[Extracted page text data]
************
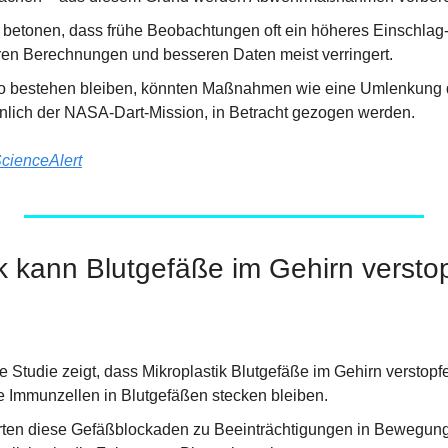
 betonen, dass frühe Beobachtungen oft ein höheres Einschlag-
eren Berechnungen und besseren Daten meist verringert.
ko bestehen bleiben, könnten Maßnahmen wie eine Umlenkung d
lich der NASA-Dart-Mission, in Betracht gezogen werden.
cienceAlert
ik kann Blutgefäße im Gehirn versto
 Studie zeigt, dass Mikroplastik Blutgefäße im Gehirn verstopfe
e Immunzellen in Blutgefäßen stecken bleiben.
rten diese Gefäßblockaden zu Beeinträchtigungen in Bewegung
************
• Exercise directions: Starting from the line containing "cienceAlert", repeat each line through the end of the entries, exactly.

• Result for this exercise:
cienceAlert
ik kann Blutgefäße im Gehirn versto
 Studie zeigt, dass Mikroplastik Blutgefäße im Gehirn verstopfe
e Immunzellen in Blutgefäßen stecken bleiben.
rten diese Gefäßblockaden zu Beeinträchtigungen in Bewegung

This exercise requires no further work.